> _SCHRIFTLICHE AUFGABE 1_:
Schreibe aus den Datensätzen alles vom Anfang bis hinunter zur Zeile mit „order: Liliales“ unverändert ab, beide Enden eingeschlossen.

> _VORLIEGENDER TEXT_:
Andreas Schaerers Kunst kriegt man nicht zu fassen mit der Bezeichnung «Jazzgesang», dazu ist sie zu breit gefächert. Natürlich hat der Berner das Zeug zum Jazz-Sänger, er überrascht aber auch immer wieder mit dem Einsatz seiner klassisch geschulten Stimme, sei es im weichen Falsett oder in kernigen Tenorlagen. Imitationen von Posaune, Trompete oder Bass blitzen auf in seiner Performance.
Bravourös macht Andreas Schaerer auch den Beatboxer: schlüpft ins Klangkleid des Schlagzeugs. Und nicht zuletzt ist er ein Meister darin, Geschichten zu erzählen in einer frei erfundenen Phantasiesprache. Geschichten in Kauderwelsch, die in ihrer universalen Einfachheit urkomisch wirken – für Chinesen gleichermassen wie für Russen, Franzosen oder Schweizer.
Müheloser Freiflug zwischen scheinbaren Gegensätzen
Ungeheuer umfassend ist also das Repertoire von Andreas Schaerer – und der Stimmkünstler wechselt oft ganz unvermittelt zwischen den Genres. Scheinbar unvereinbare Gegensätze bringt Schaerer so miteinander in Kontakt: ganz selbstverständlich und in fliegender Leichtigkeit. Diese Fähigkeit könnte man als Essenz dieses vielseitigen Musikers beschreiben. Sie spiegelt sich in seinen aktuellen Projekten. Und zeigt sich in der schieren Menge seiner unterschiedlichen Engagements.

> _SCHRIFTLICHE AUFGABE 2_:
In welcher Sprache erzählt Andreas Schaerer laut dem Text über ihn seine Geschichten?

> _VORLIEGENDE DATENSÄTZE_:
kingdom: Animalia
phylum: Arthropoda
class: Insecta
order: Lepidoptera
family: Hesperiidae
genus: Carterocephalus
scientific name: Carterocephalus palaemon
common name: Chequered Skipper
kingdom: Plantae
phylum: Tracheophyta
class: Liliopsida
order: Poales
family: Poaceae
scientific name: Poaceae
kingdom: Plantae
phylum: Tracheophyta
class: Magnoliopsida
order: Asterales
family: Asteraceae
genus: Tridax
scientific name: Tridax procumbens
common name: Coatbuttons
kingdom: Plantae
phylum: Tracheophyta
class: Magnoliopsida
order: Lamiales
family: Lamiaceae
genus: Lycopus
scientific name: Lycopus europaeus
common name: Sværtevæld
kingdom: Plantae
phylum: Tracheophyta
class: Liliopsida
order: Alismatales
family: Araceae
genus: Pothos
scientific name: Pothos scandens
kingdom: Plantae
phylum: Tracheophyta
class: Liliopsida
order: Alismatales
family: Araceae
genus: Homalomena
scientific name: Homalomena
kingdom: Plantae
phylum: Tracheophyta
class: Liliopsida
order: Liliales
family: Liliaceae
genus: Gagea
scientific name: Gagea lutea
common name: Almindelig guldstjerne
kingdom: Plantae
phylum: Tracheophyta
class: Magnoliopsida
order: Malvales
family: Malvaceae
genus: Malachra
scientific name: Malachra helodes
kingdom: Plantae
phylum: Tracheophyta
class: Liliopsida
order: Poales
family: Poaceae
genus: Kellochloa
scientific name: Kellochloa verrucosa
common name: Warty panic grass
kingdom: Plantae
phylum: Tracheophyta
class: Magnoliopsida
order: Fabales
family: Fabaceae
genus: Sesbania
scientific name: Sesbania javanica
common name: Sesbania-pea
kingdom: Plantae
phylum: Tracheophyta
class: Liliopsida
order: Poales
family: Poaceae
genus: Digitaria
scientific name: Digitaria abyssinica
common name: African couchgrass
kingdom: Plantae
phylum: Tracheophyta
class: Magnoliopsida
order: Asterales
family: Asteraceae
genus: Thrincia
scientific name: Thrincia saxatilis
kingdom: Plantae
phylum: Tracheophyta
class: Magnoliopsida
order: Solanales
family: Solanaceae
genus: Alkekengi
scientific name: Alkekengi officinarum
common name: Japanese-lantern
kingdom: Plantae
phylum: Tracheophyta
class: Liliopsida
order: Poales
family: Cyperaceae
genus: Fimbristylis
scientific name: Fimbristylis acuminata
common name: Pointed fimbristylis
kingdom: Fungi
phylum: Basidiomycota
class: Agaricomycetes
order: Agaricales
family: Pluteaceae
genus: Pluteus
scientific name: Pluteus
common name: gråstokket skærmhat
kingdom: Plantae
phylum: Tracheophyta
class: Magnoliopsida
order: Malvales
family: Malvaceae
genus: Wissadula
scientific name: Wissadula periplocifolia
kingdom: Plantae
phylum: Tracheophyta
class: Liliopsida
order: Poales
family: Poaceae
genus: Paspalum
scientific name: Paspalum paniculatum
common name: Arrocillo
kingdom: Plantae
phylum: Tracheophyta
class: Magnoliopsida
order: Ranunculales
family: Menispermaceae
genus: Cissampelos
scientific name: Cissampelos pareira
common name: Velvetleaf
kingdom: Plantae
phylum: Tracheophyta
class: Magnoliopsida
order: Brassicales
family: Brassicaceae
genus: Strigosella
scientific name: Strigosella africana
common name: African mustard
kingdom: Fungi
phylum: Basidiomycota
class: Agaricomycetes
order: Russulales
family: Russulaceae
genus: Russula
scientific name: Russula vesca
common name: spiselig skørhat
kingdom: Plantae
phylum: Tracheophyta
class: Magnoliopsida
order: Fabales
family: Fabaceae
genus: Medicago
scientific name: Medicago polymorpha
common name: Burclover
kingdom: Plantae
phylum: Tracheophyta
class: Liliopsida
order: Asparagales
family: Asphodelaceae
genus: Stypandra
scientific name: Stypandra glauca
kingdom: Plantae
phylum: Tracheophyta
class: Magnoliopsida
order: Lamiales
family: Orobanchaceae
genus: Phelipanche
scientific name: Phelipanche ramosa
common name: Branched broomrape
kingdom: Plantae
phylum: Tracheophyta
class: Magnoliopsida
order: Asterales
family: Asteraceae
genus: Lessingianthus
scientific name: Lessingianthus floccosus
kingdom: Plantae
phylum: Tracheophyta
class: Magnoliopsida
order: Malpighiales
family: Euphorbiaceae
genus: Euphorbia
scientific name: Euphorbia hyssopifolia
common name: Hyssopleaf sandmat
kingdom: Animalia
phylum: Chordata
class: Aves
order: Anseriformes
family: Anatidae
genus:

> _LÖSUNG DER AUFGABE 1_:
kingdom: Animalia
phylum: Arthropoda
class: Insecta
order: Lepidoptera
family: Hesperiidae
genus: Carterocephalus
scientific name: Carterocephalus palaemon
common name: Chequered Skipper
kingdom: Plantae
phylum: Tracheophyta
class: Liliopsida
order: Poales
family: Poaceae
scientific name: Poaceae
kingdom: Plantae
phylum: Tracheophyta
class: Magnoliopsida
order: Asterales
family: Asteraceae
genus: Tridax
scientific name: Tridax procumbens
common name: Coatbuttons
kingdom: Plantae
phylum: Tracheophyta
class: Magnoliopsida
order: Lamiales
family: Lamiaceae
genus: Lycopus
scientific name: Lycopus europaeus
common name: Sværtevæld
kingdom: Plantae
phylum: Tracheophyta
class: Liliopsida
order: Alismatales
family: Araceae
genus: Pothos
scientific name: Pothos scandens
kingdom: Plantae
phylum: Tracheophyta
class: Liliopsida
order: Alismatales
family: Araceae
genus: Homalomena
scientific name: Homalomena
kingdom: Plantae
phylum: Tracheophyta
class: Liliopsida
order: Liliales

> _LÖSUNG DER AUFGABE 2_:
In einer frei erfundenen Phantasiesprache.